Let’s consider first the use of science gateways to support scientific research. Broadly, scientific research consists of exploration of the current state of a research field, formulation of testable hypotheses or research questions, design and execution of experiments, management and sharing of data and metadata about experiments, analysis of experiments and development of conclusions, and communication of the conclusions and supporting methods through a broadening circle of colleagues, culminating in broadly available formal publications that are accessible to the community and reproducible, hopefully leading to the start of a new cycle of research.

The real scientific process is of course not linear. There are dead ends, ambiguous or opposing results, and accidental discoveries that happen during a research effort that alter its course, leaving some promising early results unexplored. One may think of research as exploring and mapping a new terrain, with the unfortunate limitation that only the routes to specific destinations reach formal publication.  

I think science gateways can help on all these fronts, serving to not only supplement the “happy path” of publication but also to provide a way to record and make available a scientist’s entire research effort.  
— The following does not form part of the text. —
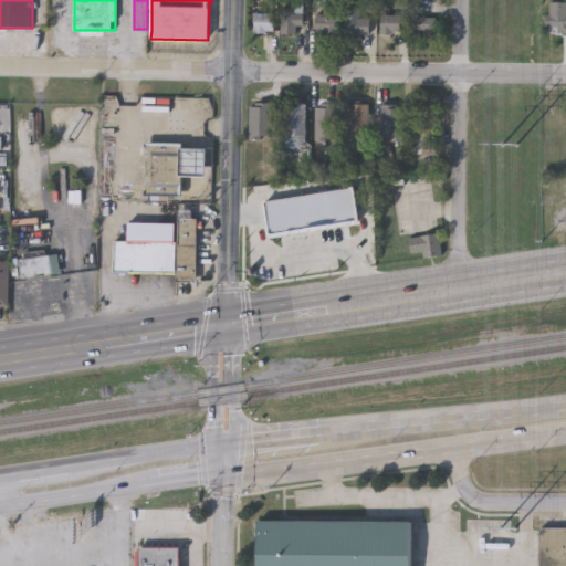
[(547,2),(565,2),(565,33),(547,33),(547,2)]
Publication, in its broadest sense, is the keystone activity of scientific research and so is a good place to think about what a science gateway could do and be. In the paper, we wrote “A science gateway is a software implementation that creates a specific set of capabilities, based in large part on access to externally managed resources, to support the creation, sharing, publication, and broad distribution of scientific research results. ‘Publication’ may mean the traditional processes used by peer-reviewed journals and the custom of pre-publication used in many scientific fields to circulate results quickly, stake a claim to a particular finding, and solicit initial feedback. It may also mean the broader dissemination of findings through non-traditional means that are associated with research altmetrics.”

To me, this leads to an important conclusion about the role of science gateways. They can supplement the current publication process by providing mechanisms for “findable, accessible, interoperable, and reusable” (FAIR) results. FAIR is normally thought of in terms of data management, but I think it is useful also to consider it in terms of publications of results.

What do we do with this conclusion? In the second part of this blog post, which will be published soon, I’ll work through some of the implications of connecting science gateways directly to the (broadly considered) scientific publication process and identify some core capabilities that emerge. This, I hope, will additionally point to the science of science gateways that we can pursue as a community.